— WHAT NEEDS TO BE DONE —
Your answer should be every line of the records that contains the word "none", copied as it stands.

— Saved entries —
----------

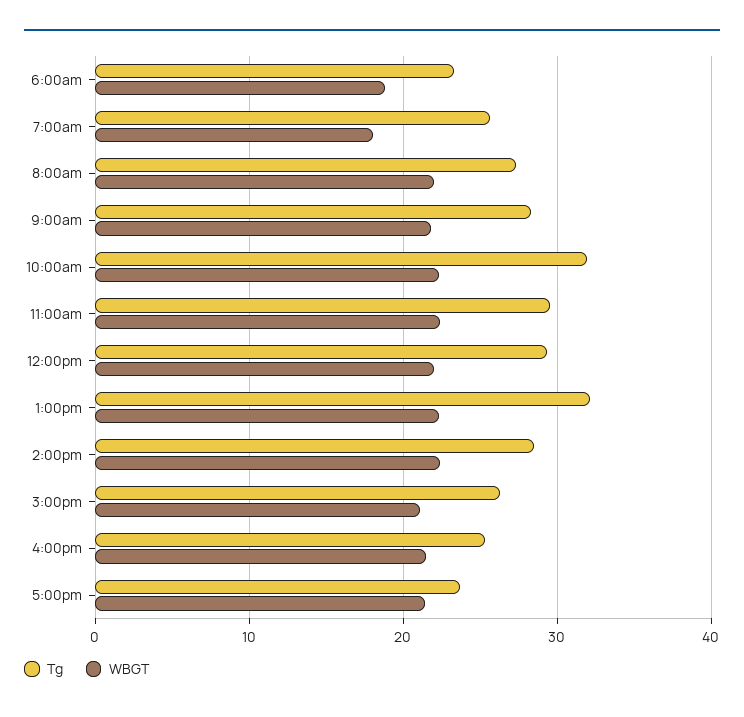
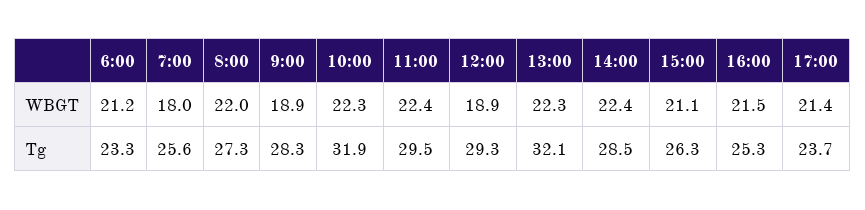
WBGT, 6:00am: 19 -> 21.2
WBGT, 9:00am: 22 -> 18.9
WBGT, 12:00pm: 22 -> 18.9

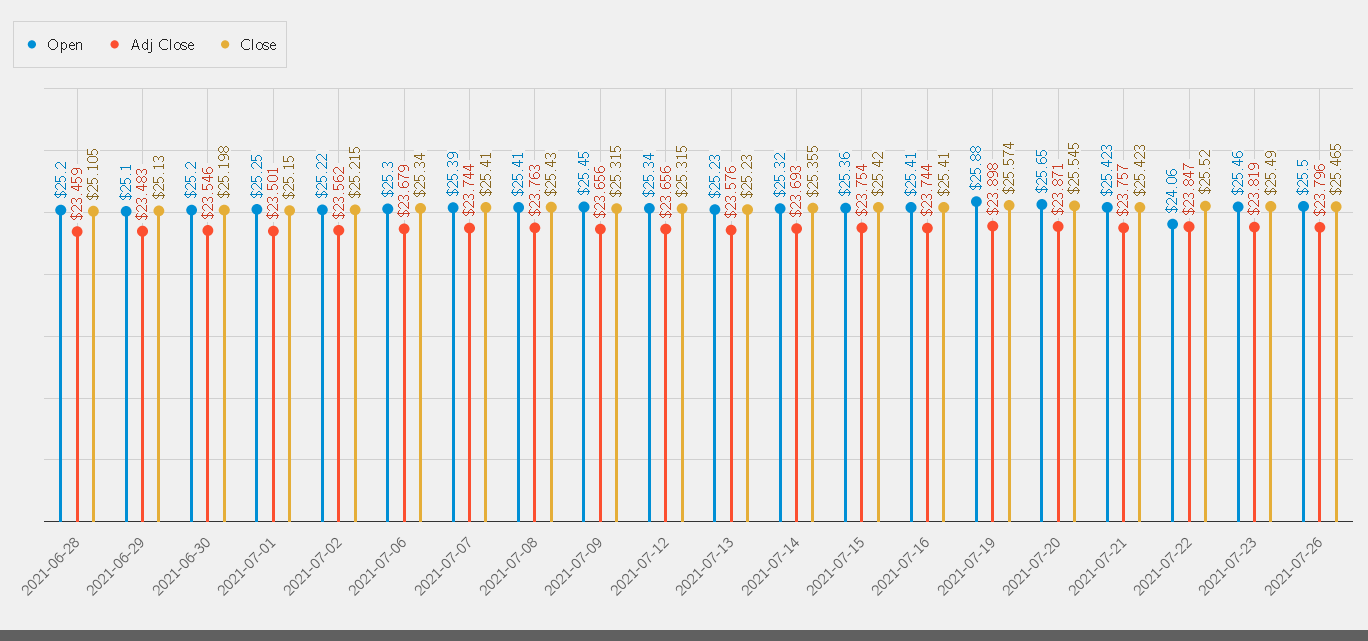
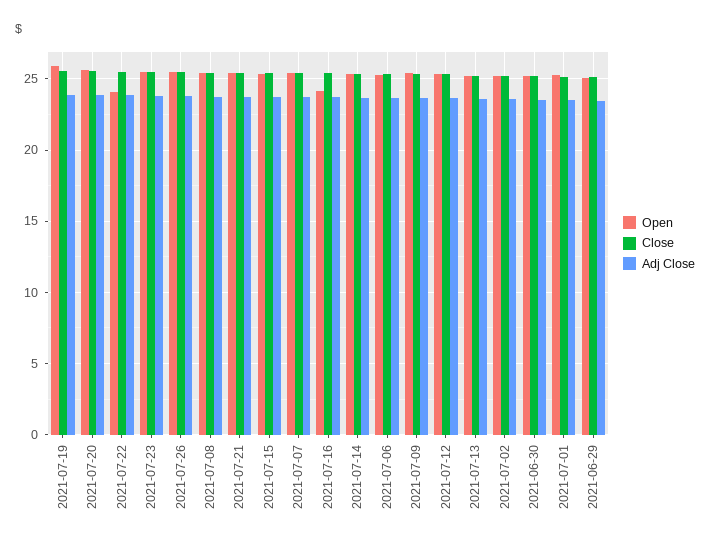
Open, 2021-06-28: 25.2 -> none
Adj Close, 2021-06-28: 23.459 -> none
Close, 2021-06-28: 25.105 -> none
Open, 2021-07-16: 25.41 -> 24

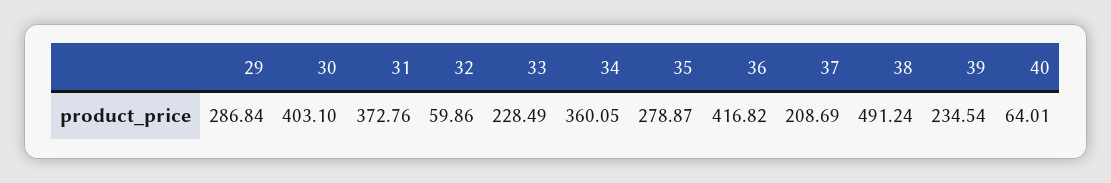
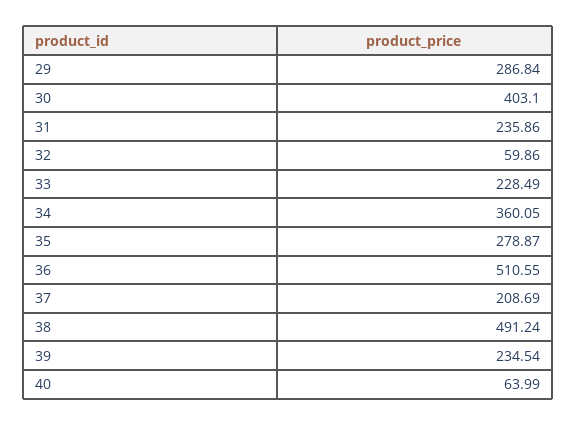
31: 372.76 -> 235.86
36: 416.82 -> 510.55
40: 64.01 -> 63.99

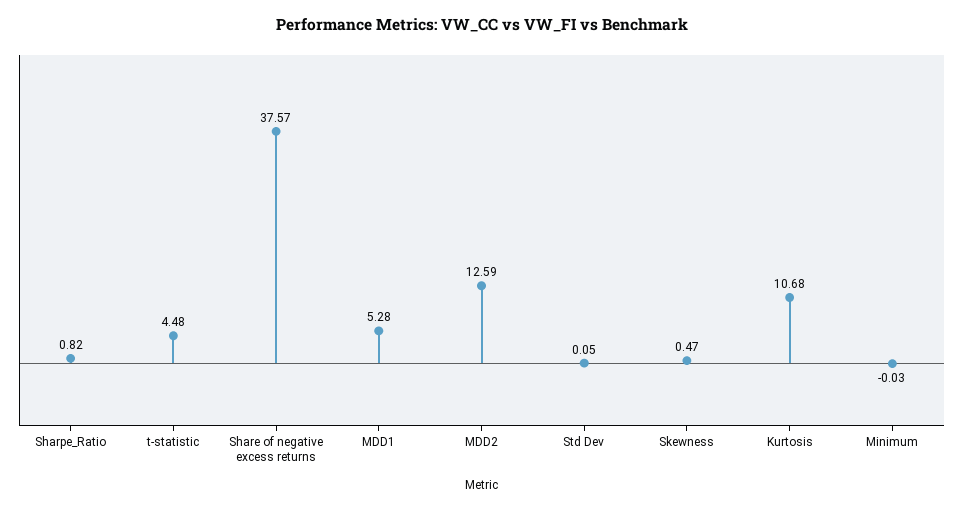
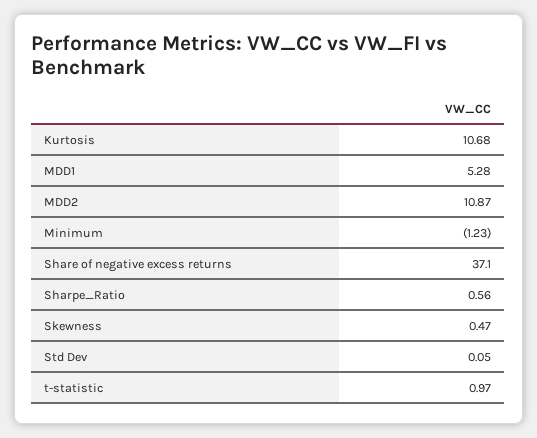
Sharpe_Ratio: 0.82 -> 0.56
t-statistic: 4.48 -> 0.97
Share of negative excess returns: 37.57 -> 37.1
MDD2: 12.59 -> 10.87
Minimum: -0.03 -> -1.23

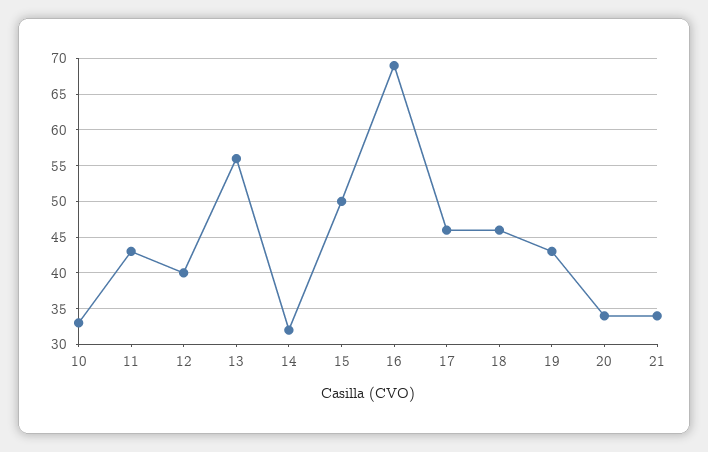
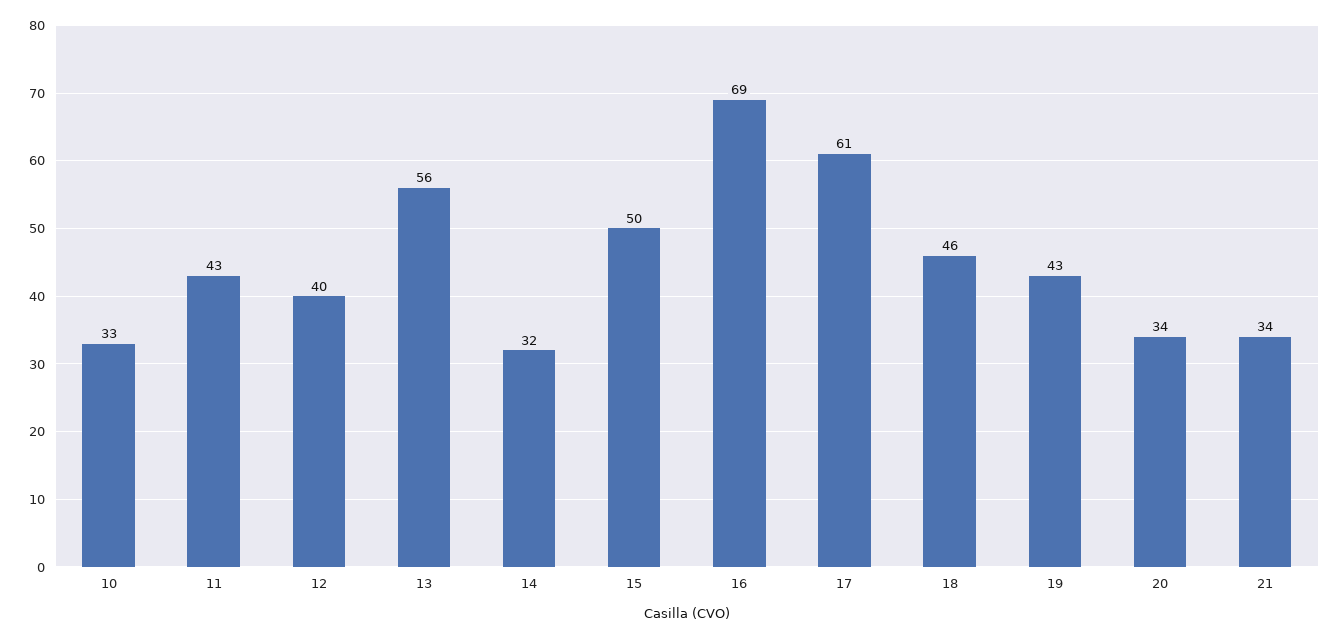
17: 46 -> 61

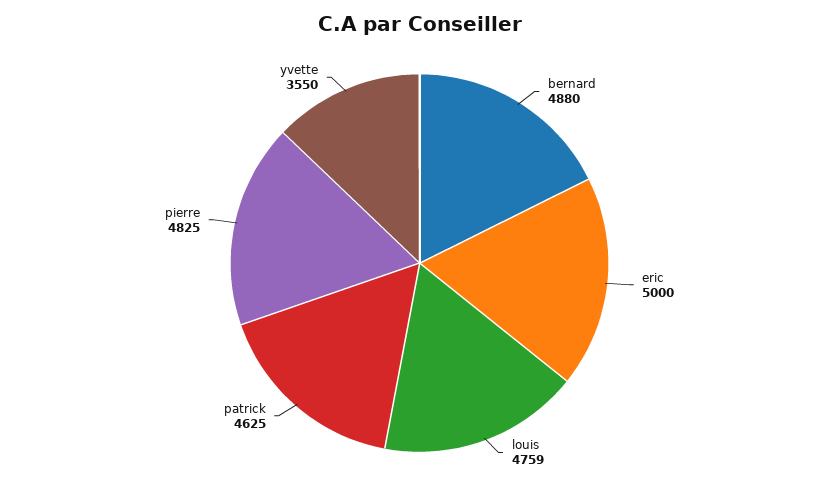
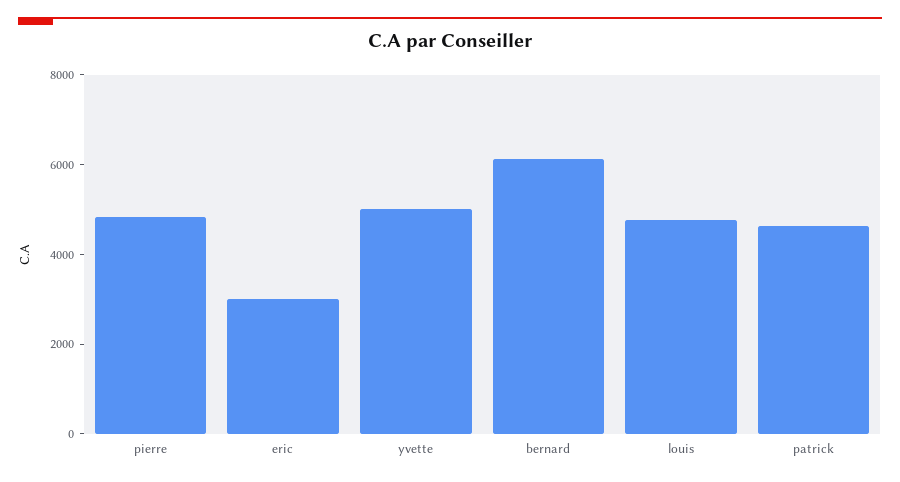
bernard: 4880 -> 6000
eric: 5000 -> 3000
yvette: 3550 -> 5000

----------

— TASK RESPONSE —
Open, 2021-06-28: 25.2 -> none
Adj Close, 2021-06-28: 23.459 -> none
Close, 2021-06-28: 25.105 -> none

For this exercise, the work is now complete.